As much as secular humanism may continue to push and sell optimistic lies to the contrary, Christians recognise that we human beings cannot refresh the world. We cannot make the world clean and promising and new. In spite of our best innovations and inventions, we cannot restore the world to its original beauty. But God can. And this is the powerful message of hope contained in the dogma of the Immaculate Conception, the Solemnity we commemorate in this morning’s celebration. God can bring good out of evil. God can turn the cross, which was an instrument of inhuman torture, the symbol of mankind’s abject sinfulness —God can turn the cross of agony and death into the tree of life. God can turn the sin of Adam into the Happy Fault proclaimed at every Easter Vigil. God can give the world a new Eve, a new mother. And He did! He made the Blessed Virgin Mary.

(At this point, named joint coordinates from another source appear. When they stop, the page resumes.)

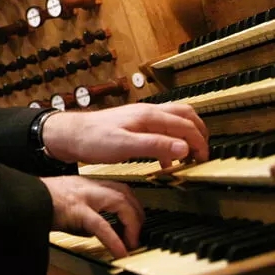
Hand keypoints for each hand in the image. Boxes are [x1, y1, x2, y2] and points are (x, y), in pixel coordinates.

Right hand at [40, 176, 142, 257]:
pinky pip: (102, 225)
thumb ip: (83, 213)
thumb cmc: (38, 201)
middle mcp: (87, 186)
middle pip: (124, 192)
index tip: (134, 220)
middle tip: (138, 232)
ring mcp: (83, 196)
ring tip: (132, 242)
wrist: (22, 198)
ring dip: (132, 223)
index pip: (117, 187)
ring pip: (119, 202)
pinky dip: (114, 239)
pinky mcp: (76, 210)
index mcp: (85, 184)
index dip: (131, 204)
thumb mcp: (66, 203)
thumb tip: (94, 231)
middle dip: (137, 212)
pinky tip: (119, 251)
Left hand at [41, 103, 208, 166]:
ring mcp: (141, 118)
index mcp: (150, 116)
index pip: (186, 125)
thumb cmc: (94, 139)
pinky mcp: (134, 126)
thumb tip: (184, 148)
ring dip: (186, 136)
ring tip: (189, 157)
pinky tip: (166, 161)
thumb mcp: (125, 146)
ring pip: (174, 121)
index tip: (204, 159)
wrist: (70, 135)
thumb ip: (156, 145)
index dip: (199, 142)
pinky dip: (170, 143)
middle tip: (203, 154)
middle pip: (185, 116)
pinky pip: (161, 130)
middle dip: (199, 133)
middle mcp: (148, 113)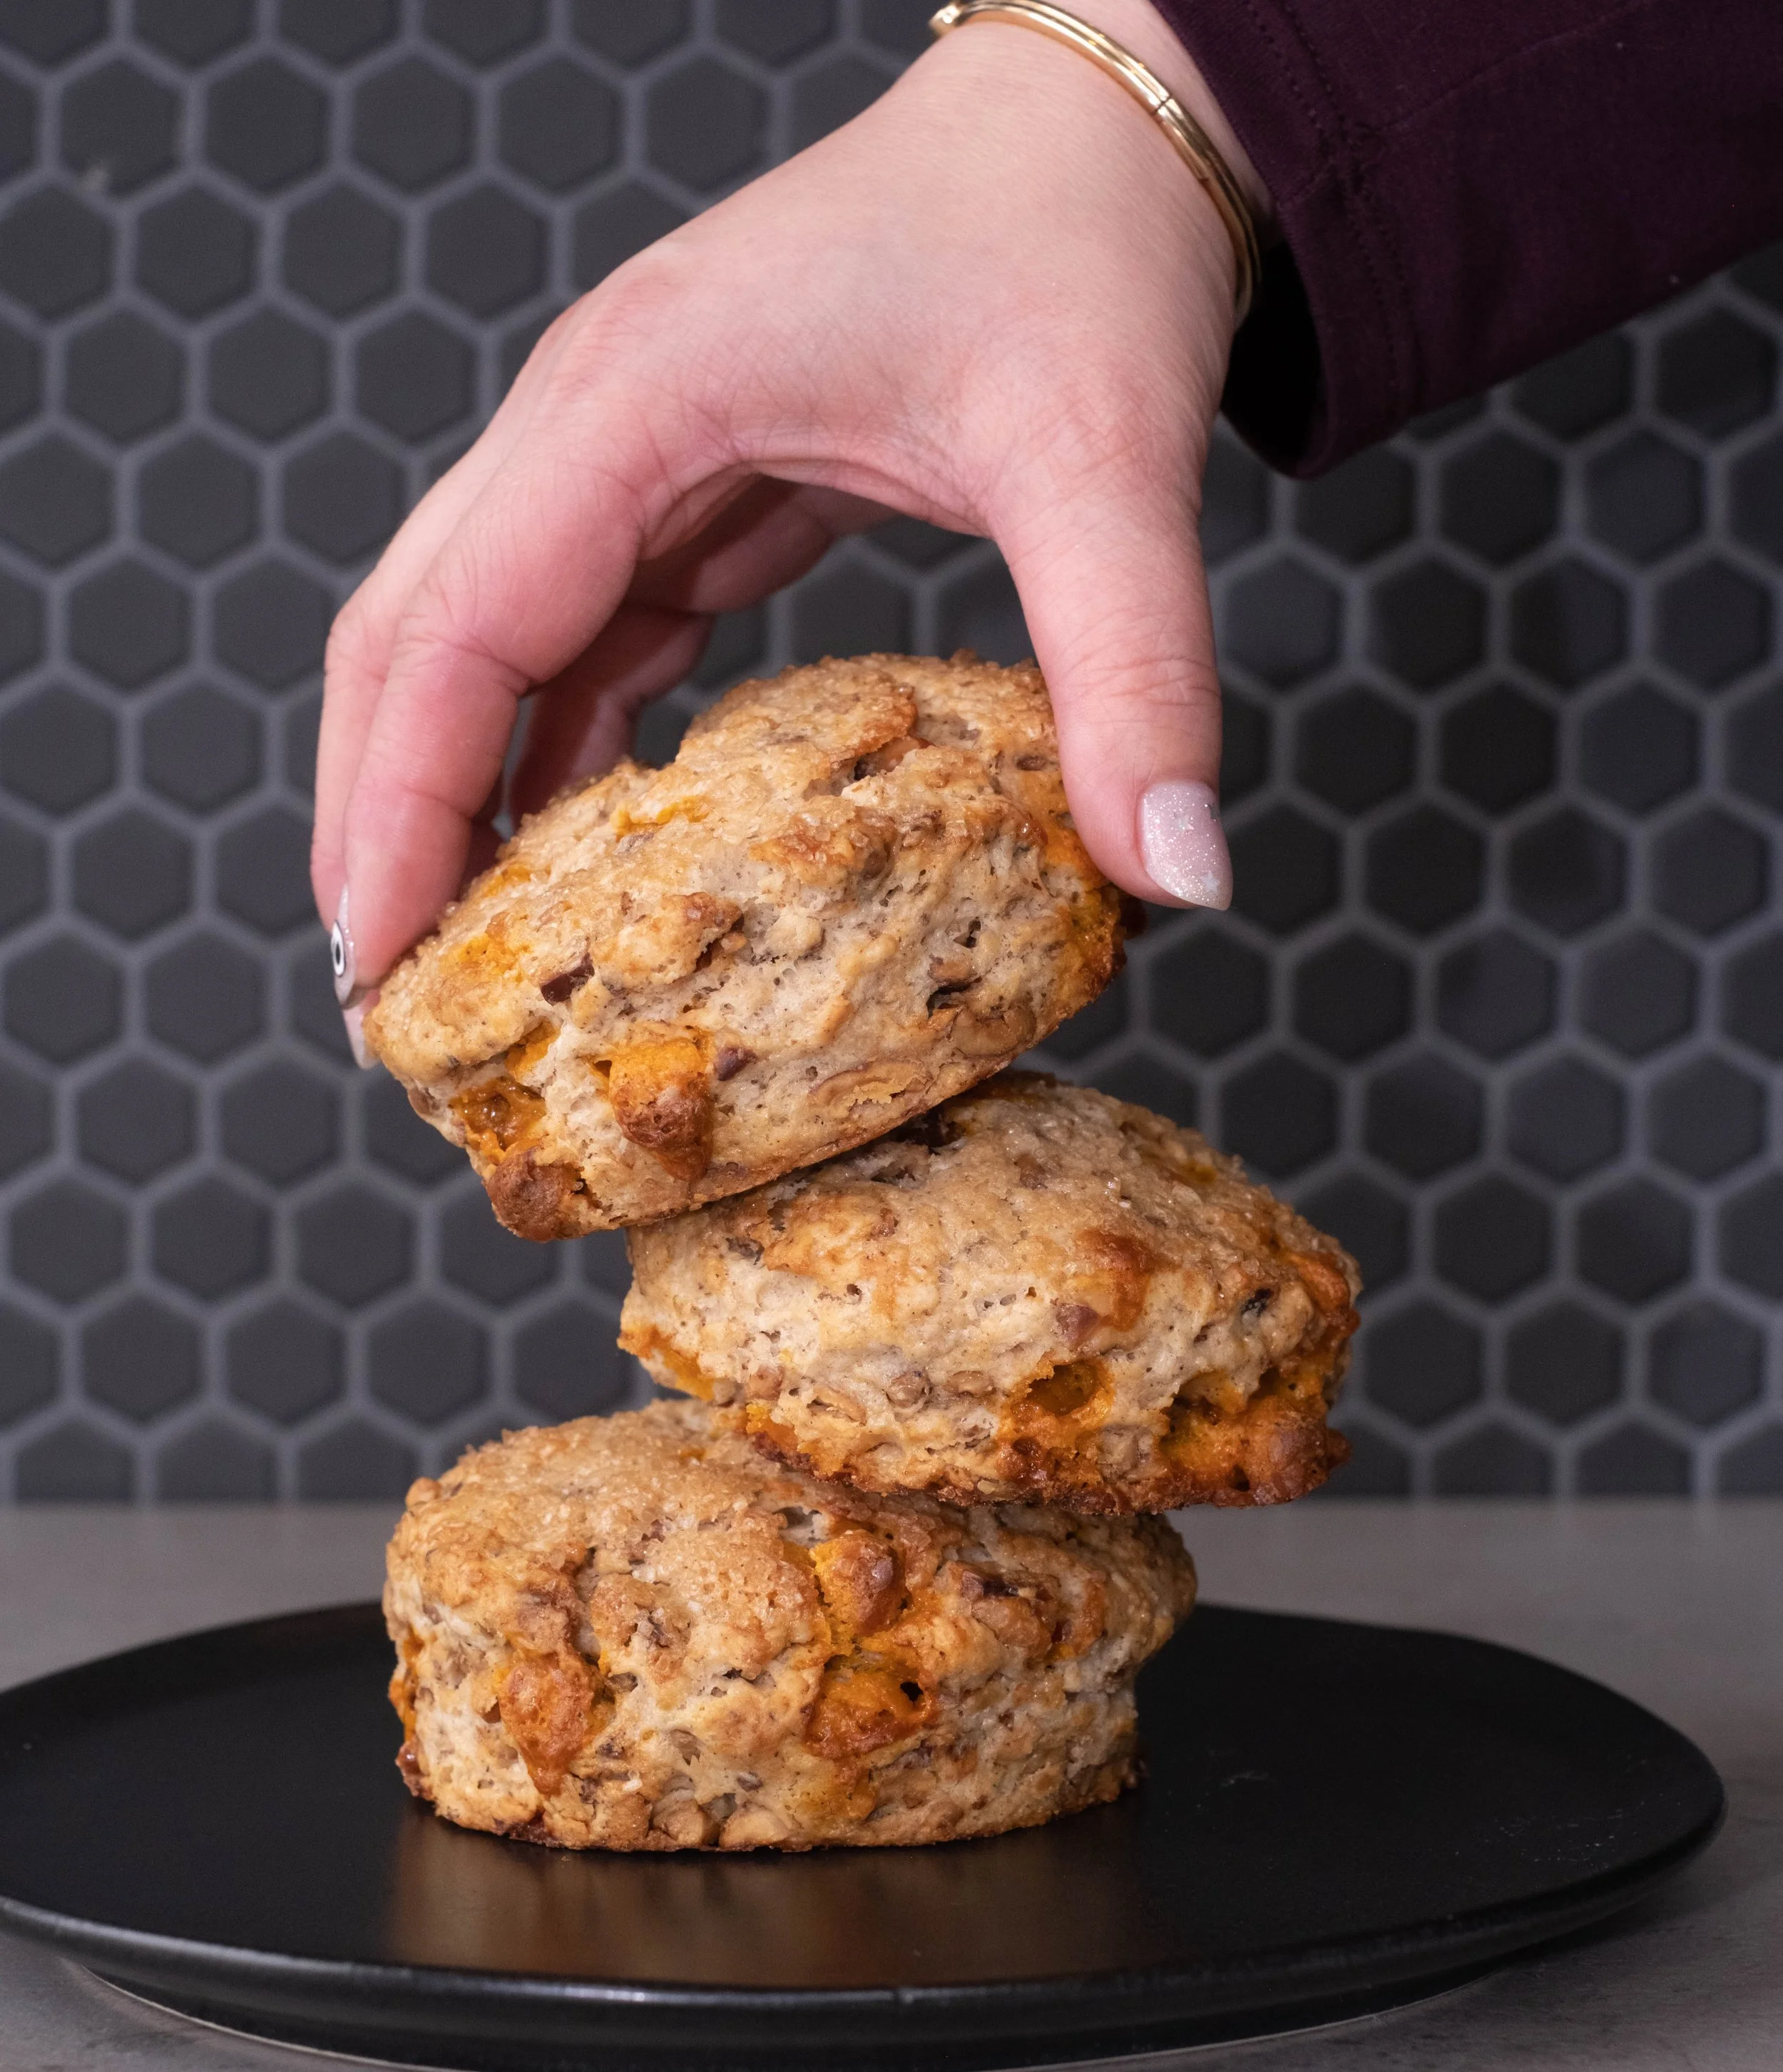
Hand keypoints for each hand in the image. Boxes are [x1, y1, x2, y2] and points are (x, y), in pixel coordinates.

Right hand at [312, 1, 1266, 1006]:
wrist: (1096, 127)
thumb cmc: (1075, 241)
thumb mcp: (1109, 463)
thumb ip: (1136, 671)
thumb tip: (1175, 870)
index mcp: (639, 399)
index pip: (456, 627)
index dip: (399, 805)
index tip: (377, 960)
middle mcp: (594, 422)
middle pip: (413, 637)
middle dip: (383, 818)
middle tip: (388, 1005)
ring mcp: (627, 455)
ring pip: (476, 645)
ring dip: (453, 797)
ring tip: (462, 966)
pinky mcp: (681, 488)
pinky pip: (578, 641)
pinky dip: (554, 754)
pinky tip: (578, 864)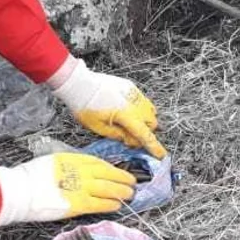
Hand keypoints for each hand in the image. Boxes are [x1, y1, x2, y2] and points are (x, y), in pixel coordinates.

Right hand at [0, 153, 136, 226]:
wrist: (19, 191)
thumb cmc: (29, 178)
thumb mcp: (51, 163)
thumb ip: (67, 167)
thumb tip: (79, 173)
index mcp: (72, 159)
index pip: (98, 163)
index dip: (111, 168)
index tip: (119, 171)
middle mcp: (79, 171)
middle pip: (107, 174)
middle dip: (122, 179)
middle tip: (132, 183)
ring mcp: (80, 188)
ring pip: (108, 189)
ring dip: (120, 192)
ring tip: (129, 194)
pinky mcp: (78, 204)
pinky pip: (100, 204)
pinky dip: (110, 204)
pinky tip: (117, 205)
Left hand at [49, 58, 166, 157]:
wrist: (79, 84)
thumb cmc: (85, 106)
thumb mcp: (99, 127)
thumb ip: (118, 135)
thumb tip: (130, 140)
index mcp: (126, 115)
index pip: (145, 134)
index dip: (153, 146)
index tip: (161, 154)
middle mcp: (134, 103)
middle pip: (152, 123)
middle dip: (145, 131)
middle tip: (129, 136)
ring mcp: (134, 93)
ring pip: (150, 110)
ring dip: (144, 119)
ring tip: (128, 122)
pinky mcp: (130, 87)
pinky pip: (142, 100)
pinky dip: (140, 108)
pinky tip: (126, 110)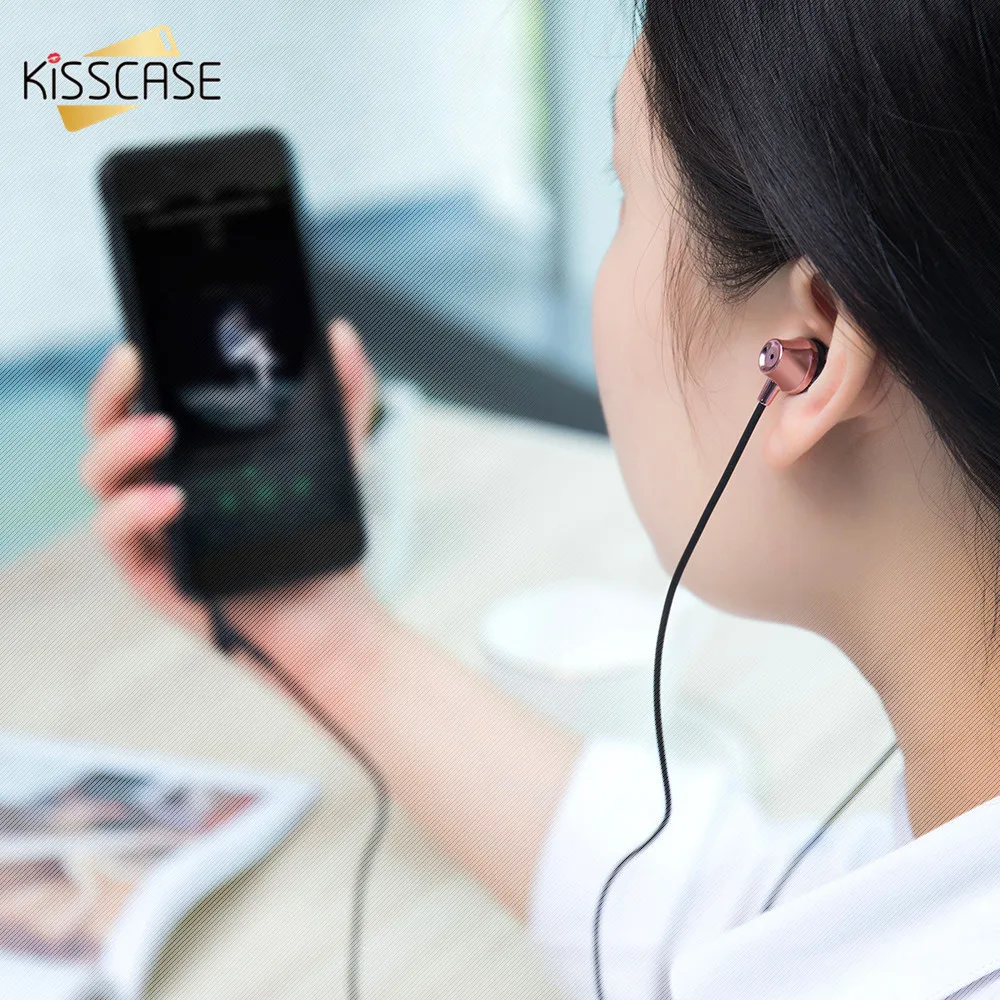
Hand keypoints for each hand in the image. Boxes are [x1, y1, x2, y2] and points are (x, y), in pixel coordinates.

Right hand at [80, 318, 381, 657]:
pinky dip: (132, 510)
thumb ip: (344, 392)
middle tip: (137, 366)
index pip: (139, 399)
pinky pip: (115, 533)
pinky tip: (170, 498)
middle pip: (104, 428)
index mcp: (188, 449)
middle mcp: (157, 479)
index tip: (143, 340)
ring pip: (99, 475)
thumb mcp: (337, 451)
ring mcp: (149, 525)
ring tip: (161, 431)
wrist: (331, 606)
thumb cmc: (317, 528)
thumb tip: (341, 331)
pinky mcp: (150, 569)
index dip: (129, 370)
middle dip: (110, 392)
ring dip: (119, 446)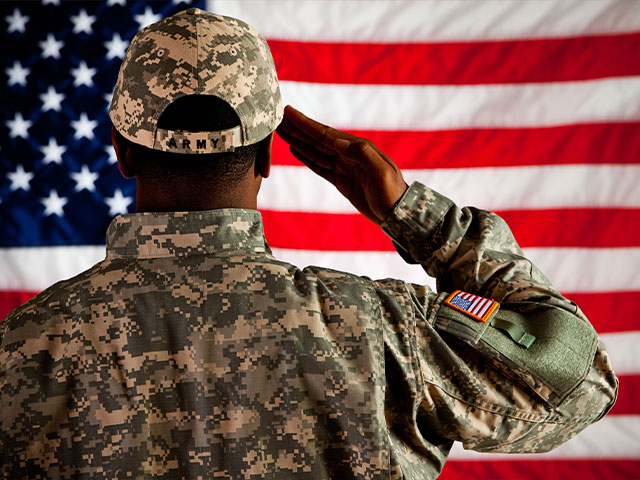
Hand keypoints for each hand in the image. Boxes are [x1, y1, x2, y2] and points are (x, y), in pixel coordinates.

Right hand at [276, 106, 407, 223]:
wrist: (397, 214)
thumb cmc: (391, 192)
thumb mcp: (381, 172)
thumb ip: (362, 154)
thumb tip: (338, 141)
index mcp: (357, 148)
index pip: (325, 134)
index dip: (306, 124)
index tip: (288, 112)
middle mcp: (348, 154)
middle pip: (317, 139)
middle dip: (297, 128)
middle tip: (277, 117)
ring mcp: (344, 167)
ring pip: (315, 150)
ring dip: (298, 140)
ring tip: (281, 131)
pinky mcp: (341, 180)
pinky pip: (319, 165)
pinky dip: (306, 156)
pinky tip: (294, 149)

By affirming the dogma of the Immaculate Conception, we too are restoring something fundamental that has been lost to modern man – the Truth concerning the sovereignty of God. It is not only Beauty which is restored, but also the True and the Good. By promulgating the dogma in a time when rationalism attacked the foundation of the faith, Blessed Pius IX raised the voice of the Church to defend and to glumly reaffirm the existence of the supernatural order. Against the lie posed by humanism that God does not exist or even if he did, He was indifferent to our struggles and problems, the Church proclaims this Truth – God is Real. He is very very Real and He has not forgotten us. We don’t need an image to appear on a window to tell us of this. We already have the real thing – the Blessed Virgin Mary, the Immaculate Conception, the New Eve, the Beautiful Icon of the Church.
Coinciding with this feast of the Immaculate Conception of the Blessed Virgin Mary would be the unveiling of our sanctuary, with its beauty restored. Against the enemies of beauty who argue that beauty is useless and serves no utilitarian purpose, we must disagree and affirm together with Mary that we need beauty. Let me reiterate - to know God is to know beauty; to know beauty is to know God. Beauty attracts us, provokes adoration, and invites us to adorn ourselves with its lustre. If nothing else, we deeply feel the absence of beauty in a world disfigured by original sin. Without beauty, our faith loses its lustre – it’s very glory, its sacred aura. We must, therefore, recover the beauty of holiness, and re-experience the holiness of beauty or our religion will become nothing more than dry and dusty truth encrusted with overly-demanding morals. We recover the beauty of holiness through our love of our Blessed Mother, the love of God our Father, Jesus her Son, and the Holy Spirit who preserved her from original sin. And we express our love most perfectly when we adorn our lives with the beauty of divine holiness and the light of sacred glory, so that one day we may take our place among the saints in the heavenly Jerusalem. It is there that Beauty, now prefigured in Mary, will be perfectly restored!